Photochemistry of 2,6-Dicyano-N,N,N',N'-tetramethyl-p-phenylenediamine.

Experimental work in gas phase and solution:

Diploma Thesis of Ulf Rosspeintner (abstract from TUGOnline database);

Diploma Thesis of Markus Weilhofer (abstract from TUGOnline database);

Poster presentations at several conferences;

Paper: in preparation.

Theoretical work in gas phase and solution with the quantum mechanical CASSCF and TDDFT methods:

Diploma Thesis of Stefan Kontur (abstract from TUGOnline database);

Posters and Lectures: Excitation process, computed by CASSCF method;

Paper: in preparation.

Conclusion: CASSCF calculations of the title compound result in three ground state conformations A, B and C with different orientations of the amino-methyl groups on one side of the aromatic ring (structures on the right side in the figure). Conformers B and C are less stable than A (top right structure) by more than 8 kJ/mol, therefore only A can be seen in experimental investigations like NMR, IR spectra.
During excitation, the amino group on one side of the ring rotates (in B and C) and becomes planar (in all conformers) resulting in only two excited state geometries A* and C* (structures on the left side in the figure).

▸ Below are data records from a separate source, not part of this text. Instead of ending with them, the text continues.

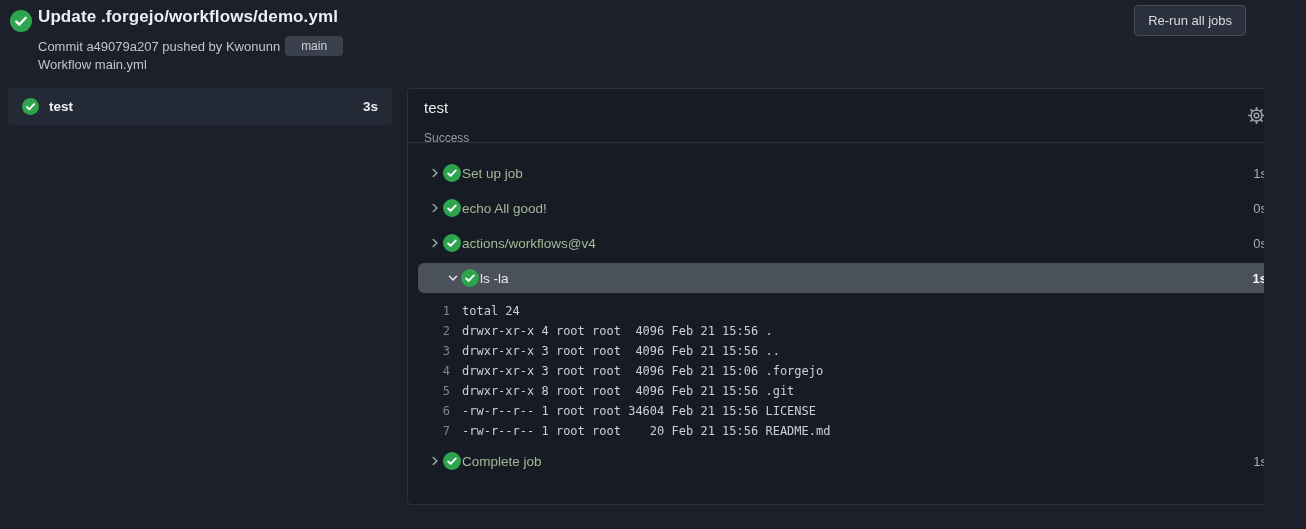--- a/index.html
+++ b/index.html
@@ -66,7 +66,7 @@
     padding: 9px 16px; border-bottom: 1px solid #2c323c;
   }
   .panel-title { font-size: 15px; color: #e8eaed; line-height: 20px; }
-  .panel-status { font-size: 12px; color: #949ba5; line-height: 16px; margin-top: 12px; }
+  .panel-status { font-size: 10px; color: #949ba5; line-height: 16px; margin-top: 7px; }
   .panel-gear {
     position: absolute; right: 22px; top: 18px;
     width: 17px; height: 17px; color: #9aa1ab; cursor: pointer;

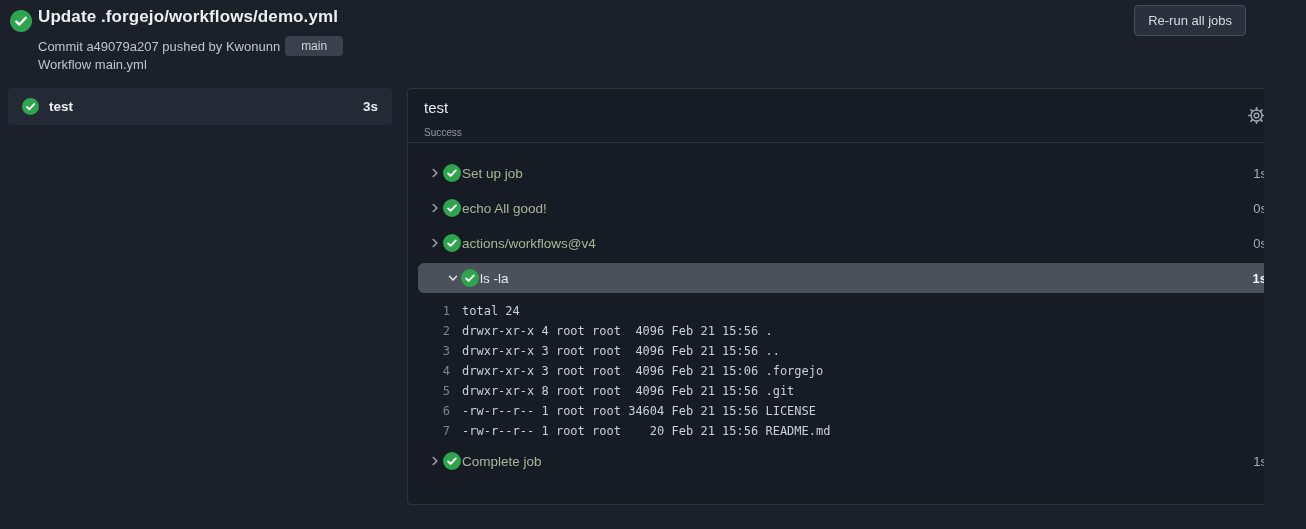--- a/index.html
+++ b/index.html
@@ -183,7 +183,7 @@
         <svg class="step-check" viewBox="0 0 16 16">
             <use href="#check-circle"></use>
           </svg>
-        <span class="step-label">actions/workflows@v4</span>
+        <span class="step-label">pushed/checkout@v4</span>
         <span class="step-dur">0s</span>
       </div>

This is accompanied by a raise of the dipole moment.
Whereas in the gas phase only C* shows a large dipole moment, in the solvent acetonitril both excited state conformers A* and C* have a very large dipole moment. Such a large dipole moment change can also be seen in the experimental data estimating an excited state dipole moment of around 11 D from the solvatochromic shift. The experimental Stokes shift is in good agreement with the computed difference between the absorption and emission energies.
This large dipole moment change is associated to a large geometry change resulting in an antiquinoid structure with planar amino group in A* and a twisted amino group in C* and to a charge transfer from the NMe2 groups to the aromatic system.
Summarizing the computational results and comparing them to the experimental data, A* represents the locally excited state (LE) and C* is clearly the charge transfer state (CT). The reason why no dual fluorescence can be observed in the experimental flourescence spectra, can be explained by the energetics of the excited state: conformer C* lies by more than 8 eV higher on the energy scale than A*, and the solvation does not bring the LE and CT states closer together. Therefore conformer A* is the only detected emitting state. Its antiquinoid geometry causes its charge transfer character, which is the reason for the measured Stokes shift.